Bridgewater DUI Lawyer: Police DUI

Bridgewater DUI Lawyer

Bridgewater DUI Lawyer

Bridgewater DUI Lawyer:  If you have been charged with DUI in Bridgewater, Virginia or any other traffic offense, schedule your FREE, no obligation case evaluation with Bob right now.  You can call 540.433.6906, email or fill out his CONTACT FORM. All your information and statements are private and confidential.  If you are interested you can see our REVIEWS HERE.

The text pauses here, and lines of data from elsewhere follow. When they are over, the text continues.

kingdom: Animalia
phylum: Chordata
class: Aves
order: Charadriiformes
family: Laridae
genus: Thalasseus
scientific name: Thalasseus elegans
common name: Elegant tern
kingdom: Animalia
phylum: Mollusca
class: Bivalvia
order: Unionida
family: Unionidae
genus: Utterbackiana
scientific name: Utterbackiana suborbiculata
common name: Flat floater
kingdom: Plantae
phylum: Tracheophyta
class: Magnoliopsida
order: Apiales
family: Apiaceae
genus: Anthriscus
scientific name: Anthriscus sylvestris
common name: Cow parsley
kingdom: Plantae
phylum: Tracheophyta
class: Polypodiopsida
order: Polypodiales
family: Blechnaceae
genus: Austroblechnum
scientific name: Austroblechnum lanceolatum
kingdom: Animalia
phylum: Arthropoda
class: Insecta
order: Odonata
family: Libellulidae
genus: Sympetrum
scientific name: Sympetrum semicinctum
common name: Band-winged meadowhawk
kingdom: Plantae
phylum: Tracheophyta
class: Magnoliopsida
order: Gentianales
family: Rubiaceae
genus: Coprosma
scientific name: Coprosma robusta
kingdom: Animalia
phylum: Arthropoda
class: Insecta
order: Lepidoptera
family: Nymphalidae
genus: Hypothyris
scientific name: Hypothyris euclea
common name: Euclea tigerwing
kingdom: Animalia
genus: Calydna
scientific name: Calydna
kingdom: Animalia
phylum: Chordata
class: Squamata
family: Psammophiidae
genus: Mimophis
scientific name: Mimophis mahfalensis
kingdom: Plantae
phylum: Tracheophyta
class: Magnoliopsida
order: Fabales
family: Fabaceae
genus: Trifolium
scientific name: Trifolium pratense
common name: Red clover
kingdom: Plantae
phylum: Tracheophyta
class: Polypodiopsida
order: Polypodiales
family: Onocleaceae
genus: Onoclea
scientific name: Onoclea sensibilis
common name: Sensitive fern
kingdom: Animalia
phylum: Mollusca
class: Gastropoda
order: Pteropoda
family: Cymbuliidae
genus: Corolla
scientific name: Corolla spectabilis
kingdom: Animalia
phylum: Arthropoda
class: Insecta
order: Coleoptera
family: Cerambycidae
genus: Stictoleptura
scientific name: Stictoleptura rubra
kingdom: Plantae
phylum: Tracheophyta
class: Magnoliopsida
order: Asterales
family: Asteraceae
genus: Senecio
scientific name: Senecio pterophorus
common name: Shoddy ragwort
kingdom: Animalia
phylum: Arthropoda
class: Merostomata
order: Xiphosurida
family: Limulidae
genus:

Bridgewater DUI Lawyer: Nationwide, Police Officers charged with DUI are treated differently than ordinary people.  In a recent Boston Globe article, the story of Massachusetts State Policeman Brian Simpkins showed how well police are treated when charged with DUI.  Simpkins was only 19 years old the first time he was arrested for DUI after ramming his truck into a tree.   The second time he was arrested passed out in his vehicle with the engine running was in 2012 when he was a Massachusetts State Trooper.  Simpkins was so drunk that he handed his credit card to the police officer in response to a request for his drivers license.

Bridgewater DUI Lawyer:  Simpkins refused the evidential breath test.  The Judge found him not guilty of DUI based on mistakes made by the arresting officer. The Massachusetts State Police kept Simpkins on the payroll to do office work until his suspension for the refusal ran.  Simpkins is back on his $130,000 a year job as a Massachusetts State Trooper patrolling for drunk drivers.

Bridgewater DUI Lawyer: Simpkins is not alone among police officers being stopped for DUI:  Since 2012 at least 30 Massachusetts police officers have been charged with DUI.  No one knows how many were simply released once their identity as police officers was made known.

‘[It is] customary practice when a stop is made on a fellow police officer . . . [to] not call in the stop.’ — Massachusetts Civil Service Commission report


Bridgewater DUI Lawyer: This practice of not charging fellow officers is called Professional Courtesy.  This practice is especially appalling since police culture appears to be we play hard; we drink hard.  Not surprisingly, police departments do not keep records of the number of officers arrested for DUI or release the identities and information about officers charged with DUI.